Start of Input records
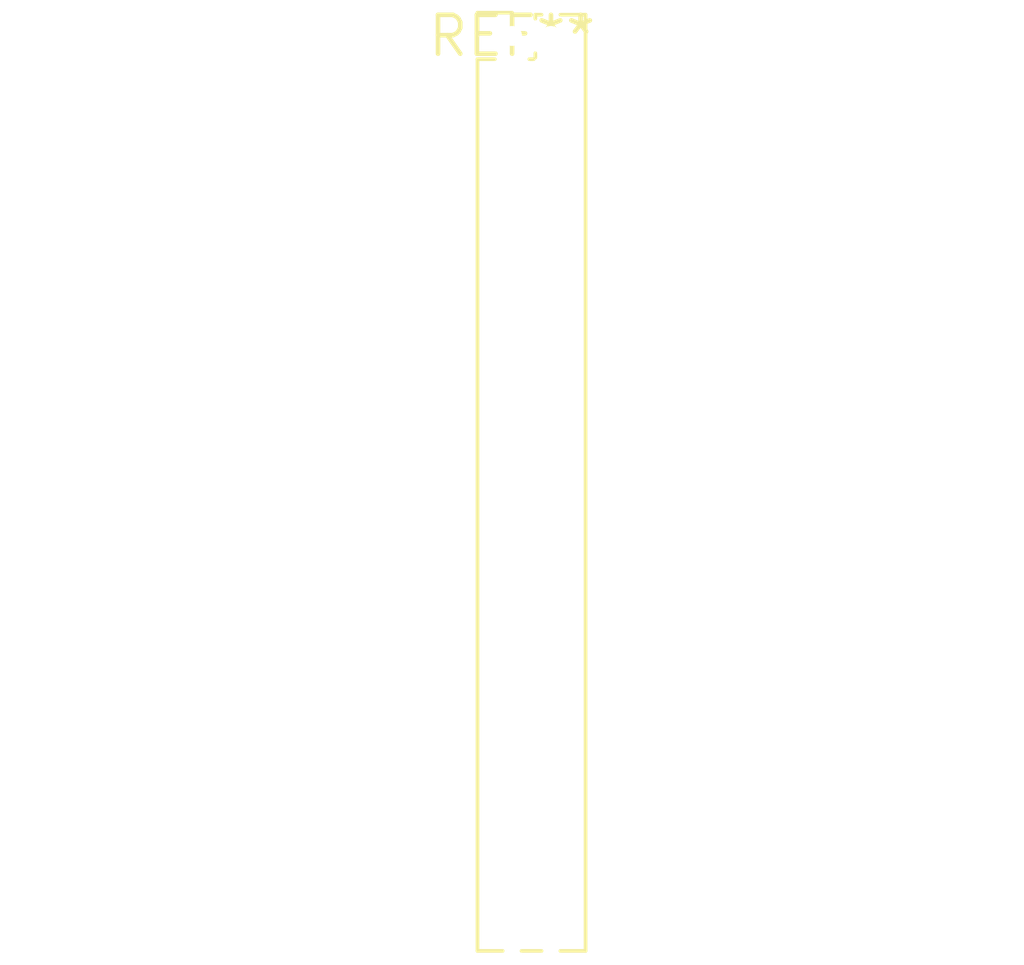
<source format=kicad_pcb>
(kicad_pcb (version 20240108) (generator pcbnew)

  (general
    (thickness 1.6)
  )

  (paper "A4")
  (layers
    (0 "F.Cu" signal)
    (31 "B.Cu" signal)
    (32 "B.Adhes" user "B.Adhesive")
    (33 "F.Adhes" user "F.Adhesive")
    (34 "B.Paste" user)
    (35 "F.Paste" user)
    (36 "B.SilkS" user "B.Silkscreen")
    (37 "F.SilkS" user "F.Silkscreen")
    (38 "B.Mask" user)
    (39 "F.Mask" user)
    (40 "Dwgs.User" user "User.Drawings")
    (41 "Cmts.User" user "User.Comments")
    (42 "Eco1.User" user "User.Eco1")
    (43 "Eco2.User" user "User.Eco2")
    (44 "Edge.Cuts" user)
    (45 "Margin" user)
    (46 "B.CrtYd" user "B.Courtyard")
    (47 "F.CrtYd" user "F.Courtyard")
    (48 "B.Fab" user)
    (49 "F.Fab" user)
    (50 "User.1" user)
    (51 "User.2" user)
    (52 "User.3" user)
    (53 "User.4" user)
    (54 "User.5" user)
    (55 "User.6" user)
    (56 "User.7" user)
    (57 "User.8" user)
    (58 "User.9" user)
  )

  (setup
    (pad_to_mask_clearance 0)
    (pcbplotparams
      (layerselection 0x00010fc_ffffffff)
      (plot_on_all_layers_selection 0x0000000_00000000)
      (disableapertmacros false)
      (usegerberextensions false)
      (usegerberattributes false)
      (usegerberadvancedattributes false)
      (creategerberjobfile false)
      (dashed_line_dash_ratio 12.000000)
      (dashed_line_gap_ratio 3.000000)
      (svgprecision 4)
      (plotframeref false)
      (viasonmask false)
      (mode 1)
      (useauxorigin false)
      (hpglpennumber 1)
      (hpglpenspeed 20)
      (hpglpendiameter 15.000000)
      (dxfpolygonmode false)
      (dxfimperialunits false)
      (dxfusepcbnewfont false)
      (psnegative false)
      (psa4output false)
      (plotreference false)
      (plotvalue false)
      (plotinvisibletext false)
      (sketchpadsonfab false)
      (subtractmaskfromsilk false)
      (outputformat 1)
      (mirror false)
      (drillshape 1)
      (scaleselection 1)
      (outputdirectory "")
    )
  )

  (net 0 "")

  (footprint "PinHeader_2x24_P1.27mm_Vertical" (layer "F.Cu") (at 0 0))

)

</source>
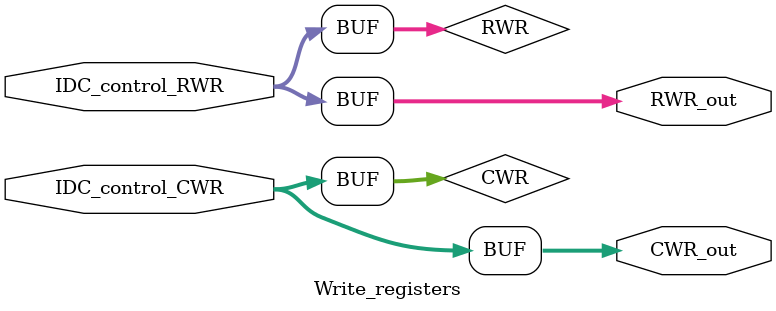
<source format=v>
module Write_registers(input [7:0] IDC_control_RWR,
							 input [7:0] IDC_control_CWR,
							 output [7:0] RWR_out,
							 output [7:0] CWR_out);
							 
reg [7:0] RWR;
reg [7:0] CWR;
assign RWR_out = RWR;
assign CWR_out = CWR;

always@(IDC_control_RWR)
begin
	RWR <= IDC_control_RWR;
end
	
always@(IDC_control_CWR)
begin
	CWR <= IDC_control_CWR;
end
							 
endmodule
</source>
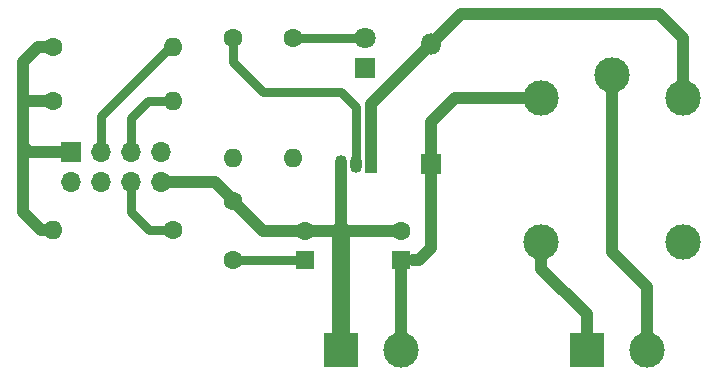
<source format=gbl>
G04 #@! TF.GenerationSoftware,KiCad,Pcbnew,(5.1.6)-1*
G04 #@! TF.CreationDate,2020-10-10T20:49:59+03:00*
G04 #@! TF.ProjectId,eso,65736f2e-6b69-4636-9164-5f7063625858,rev?*
G04 #@! TF.SameCoordinates,Original*
G04 #@! TF.FileFunction,Copper,L2,Bot*
G04 #@! TF.FilePolarity,Positive*
%FSLAX46Y46*%
G04 Gerber Fmt 4.6, Leading zero omitted, Abs format (unit mm)*
G04 Created by KiCad (PCBNEW (5.1.6)-1) date 2020-10-10 20:49:59*
%MOMM*%
%LPD*%
G01*
G04 APERTURE LIST*
G04 #@! TA.AperFunction,ComponentPad*
%ADD10C,1.800000*%
G04 #@! TD*
G04 #@! TA.AperFunction,ComponentPad*
%ADD11R,1.800000X1.800000*%
G04 #@! TD*
G04 #@! TA.AperFunction,ComponentPad*
%ADD12C,1.600000*%
G04 #@! TD*
G04 #@! TA.AperFunction,ComponentPad*
%ADD13R,1.700000X1.700000*%
G04 #@! TD*
G04 #@! TA.AperFunction,ComponentPad*
%ADD14O,1.700000X1.700000*%
G04 #@! TD*
G04 #@! TA.AperFunction,ComponentPad*
%ADD15O,1.600000X1.600000*%
G04 #@! TD*
G04 #@! TA.AperFunction,ComponentPad*
%ADD16R,1.050000X1.500000*%
G04 #@! TD*
G04 #@! TA.AperFunction,ComponentPad*
%ADD17O,1.050000X1.500000*%
G04 #@! TD*
G04 #@! TA.AperFunction,ComponentPad*
%ADD18C,3.000000*%
G04 #@! TD*
G04 #@! TA.AperFunction,ComponentPad*
%ADD19R,3.000000X3.000000*%
G04 #@! TD*
G04 #@! TA.AperFunction,ComponentPad*
%ADD20O,1.800000X1.800000*%
G04 #@! TD*
G04 #@! TA.AperFunction,ComponentPad*
%ADD21R,1.600000X1.600000*%
G04 #@! TD*
G04 #@! TA.AperFunction,Conductor*
%ADD22C,1.000000*%
G04 #@! TD*
G04 #@! TA.AperFunction,Conductor*
%ADD23C,0.800000*%
G04 #@! TD*
G04 #@! TA.AperFunction,Conductor*
%ADD24C,1.500000*%
G04 #@! TD*
G04 APERTURE END LIST*
D10*
X105156000Y-69596000D03*
D11*
X105156000Y-72136000D03*
D12*
X93980000Y-83392000D03*
X93980000Y-88392000D03*
D13*
X80264000Y-79248000D03*
D14*
X80264000Y-81788000D03*
X82804000Y-79248000D03*
X82804000Y-81788000D03*
X85344000Y-79248000D03*
X85344000Y-81788000D03*
X87884000Y-79248000D03*
X87884000Y-81788000D03*
D12*
X88900000Y-85852000D03*
D15*
X78740000Y-85852000D03*
X93980000Y-79756000D03*
D12*
X93980000Y-69596000D03*
X99060000Y-69596000D03*
D15*
X99060000Y-79756000D03*
D12*
X78740000Y-74930000D03*
D15*
X88900000Y-74930000D03*
D12*
X78740000Y-70358000D03*
D15*
X88900000Y-70358000D03*
D16*
X105664000Y-80264000D03*
D17*
X103124000Y-80264000D03*
X104394000Y-80264000D03*
D18*
X120080000Y-74668000D03*
X120080000Y-86868000D03*
X132080000Y-86868000D03*
X132080000Y-74668000D03*
X126080000Y-72668000D03*
X129032000Y-96012000D03*
D19*
X123952000Y-96012000D03*
D18*
X108204000Y-96012000D03*
D19*
X103124000Y-96012000D03*
D20*
X110744000Y-70104000D03*
D11*
X110744000Y-80264000D03*
D21*
X108204000Y-88392000D03*
D12*
X108204000Y-85892000D03*
X100076000Y-85892000D03*
D21*
X100076000Y-88392000D03*
D22*
X92456000Y-81788000D02*
X87884000Y-81788000D01*
D23*
X93980000Y-83392000D02*
X93980000Y-83312000D01*
D22*
X93980000Y-83312000D02*
X92456000Y-81788000D01*
X96480000Y-85892000D02*
X93980000Y-83392000D01*
X100076000Y-85892000D02*
X96480000Y-85892000D01*
X100076000Y-85892000D02*
X103672000Y-85892000D01*
X103124000Y-80264000D02*
X103124000Y-85852000D01*
D23*
X103124000Y-85852000D02*
X103164000Y-85892000D01*
D24*
X103124000Y-96012000D02*
X103124000Y-85852000D01*
D22*
X103672000Y-85892000D02*
X108204000Y-85892000D01*
D23*
X100076000Y-88392000D02*
X93980000Y-88392000D01*
D22*
X76454000Y-74930000D02*
X76200000Y-75184000D01*
X78740000Y-74930000D02*
X76454000Y-74930000D01*
X76708000Y-79248000D02*
X76200000Y-78740000D01*
X80264000Y-79248000D02*
X76708000Y-79248000D01*
X76200000Y-78740000D02*
X76200000Y-75184000D01*
X76200000Y-84328000D02*
X76200000Y-78740000D01*
X78740000Y-85852000D02*
X77724000Y-85852000D01*
X77724000Y-85852000D02*
X76200000Y-84328000D01*
X77470000Y-70358000D02*
X78740000Y-70358000D01*
X76200000Y-75184000D02*
X76200000Y-71628000D01*
X76200000Y-71628000D02*
X77470000Y-70358000D01*
X112784000Y-74668000D02*
X120080000Y-74668000D01*
X110744000Y-80264000D02*
X110744000Y-76708000D01*
X110744000Y-76708000D02*
X112784000Y-74668000D01*
X108204000Y-88392000D02*
X108204000Y-96012000D01*
D23*
X109220000Y-88392000D02*
X108204000Y-88392000D01*
D22*
X109728000Y-88392000D02*
X109220000Y-88392000D01*
X110744000Y-80264000D02*
X110744000Y-87376000D01*
X110744000Y-87376000D02*
X109728000Y-88392000D01*
D23*
X99060000Y-69596000D02*
X105156000Y-69596000D01*
X85344000Y-84328000D02*
X85344000Y-81788000D01*
X88900000Y-85852000D02*
X86868000Y-85852000D01*
X86868000Y-85852000D02*
X85344000Y-84328000D01*
X86741000Y-74930000D02*
X85344000Y-76327000D01*
X85344000Y-76327000D02*
X85344000Y-79248000D01*
X88900000Y-74930000D02*
X86741000Y-74930000D01*
X88900000Y-70358000D02*
X88646000Y-70358000D01*
X82804000Y-76200000D02*
X82804000Y-79248000D01*
X88646000Y-70358000D02*
X82804000Y-76200000D01*
D22*
X129032000Y-90678000D02*
X129032000Y-96012000D01*
X126080000Y-72668000D02*
X126080000Y-87726000D01*
X126080000Y-87726000D02*
X129032000Y-90678000D01*
X123952000Y-92964000D02*
X123952000Y-96012000D01*
X120080000Y-86868000D02*
X120080000Y-89092000D01*
X120080000Y-89092000D02*
X123952000Y-92964000D01*
D23*
X104394000Y-75438000D02*
X104394000Y-80264000D01*
X103124000Y-74168000D02*
X104394000Y-75438000D01*
X93980000Y-69596000D02*
X93980000Y-71628000D01*
X96520000Y-74168000D02*
X103124000Y-74168000D01*
X93980000Y-71628000D02*
X96520000Y-74168000D01*
D22*
X105664000Y-75184000D02*
X110744000Y-70104000D01*
X105664000Y-80264000D02*
X105664000Y-75184000D01*
X132080000Y-69596000D02*
X132080000Y-74668000D01*
X130048000Y-67564000D02*
X132080000Y-69596000D01*
X110744000Y-70104000D02*
X113284000Y-67564000D01*
X113284000Y-67564000D02*
X130048000Y-67564000D01*
M02*

</source>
End of Input records
Activity:
Your answer should be the lines from the one containing "X132080000Y-69596000D01*" to the end of the entries above, restated exactly and alone.

Exercise answer:
X132080000Y-69596000D01*
X110744000Y-70104000D02*
X113284000Y-67564000D01*
X113284000Y-67564000D02*
X130048000Y-67564000D01*
M02*

</source>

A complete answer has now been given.